US6687636B2ExpiredUtilityA1

Method of estimating solenoid heat accumulation and compensating for solenoid force loss

40
Assignee: BURGETT INCPriority: Apr 9, 2001Filed: Jan 4, 2002Granted: Feb 3, 2004
Est. expiryApr 9, 2021(expired)· nominal 20-yr term from priority
H01F 7/1844G10F 1/02
40
PatentIndex Score
5
Cited by
5
References
26
Claims

Abstract

A method of estimating solenoid heat accumulation and providing output power compensation thereof. The method is particularly well suited for compensating the drive solenoids within a player piano mechanism, or similar. A heat value is maintained for each coil whose accumulated heat is of interest. A quantity of heat is periodically removed from each heat value which corresponds to the level of thermal dissipation for the solenoid during the period. Similarly, a quantity of heat is periodically added to the heat value to account for the power being applied to the active solenoids. A gain compensation value may then be calculated from the heat value and used to temperature compensate the power being applied to the solenoids wherein force roll-off is prevented in response to solenoid use.

Claims

exact text as granted — not AI-modified
What is claimed is:  
     
       1. A method of estimating accumulated heat for a device subject to coil heating during activations thereof, comprising: 
       initializing a heat quantity value for said device at ambient conditions;  
       periodically adding a quantity of heat to the heat quantity value if the associated device coil is active;  
       periodically reducing the heat quantity value toward ambient by an amount in response to said heat quantity value as subject to a heat dissipation factor;  
       determining a temperature compensating gain value based on said accumulated heat value for said device as modified by a gain constant;  
       wherein said gain value is applied to the drive signal being output for each device to compensate device operation based on temperature changes; and wherein said gain value is weighted with other devices toward an average value.  
     
     
       2. A method as recited in  claim 1 : 
       wherein reducing the heat quantity value comprises reducing the quantity of heat by a fractional portion of said heat value.  
     
     
       3. A method as recited in  claim 2 : 
       wherein the fractional portion is determined in response to a heat dissipation factor for the device.  
     
     
       4. A method as recited in claim: 
       wherein the heat quantity is reduced according to the equation: Heat[coil]=heat[coil]−heat[coil]/heatConstant; and wherein heat[coil] is an array of heat quantity values for each coil within the array and the heatConstant is determined according to the heat dissipation for a given coil.  
     
     
       5. A method as recited in  claim 1 : 
       wherein the process of adding a quantity of heat is performed according to the equation: Heat[coil]=heat[coil]+force;  
       wherein heat[coil] is an array of heat quantity values for each coil within the array; and  
       wherein force is a value corresponding to the amount of energy supplied to the coil of said device.  
     
     
       6. A method as recited in  claim 1 , wherein determining said gain value comprises: 
       adding a gain constant to weighted heat values for a device and one or more additional associated devices to arrive at an average weighted heat value; and  
       dividing the average weighted heat value by said gain constant to arrive at said gain value.

## WHAT IS BEING ASKED:
Answer these questions about the solenoid heat patent text:
1. According to the abstract, what is the method particularly well suited for compensating?
2. Who is listed as the assignee?
3. In claim 5, what does "force" correspond to?
You don't need the data that follows this text.

## RAW DATA:
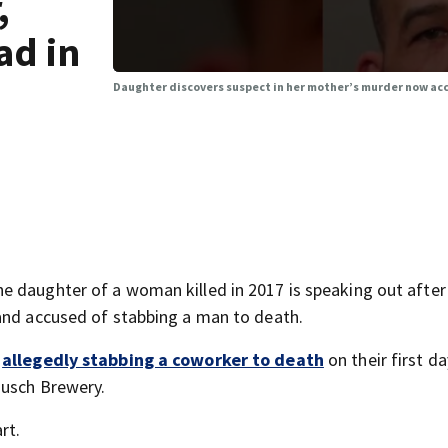
,
ad in
Daughter discovers suspect in her mother’s murder now accu
 daughter of a woman killed in 2017 is speaking out after
and accused of stabbing a man to death.
r
allegedly stabbing a coworker to death
on their first da
Busch Brewery.
rt.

## EXPECTED ANSWER:
1. The drive solenoids within a player piano mechanism, or similar.
2. BURGETT INC.
3. The amount of energy supplied to the coil of the device.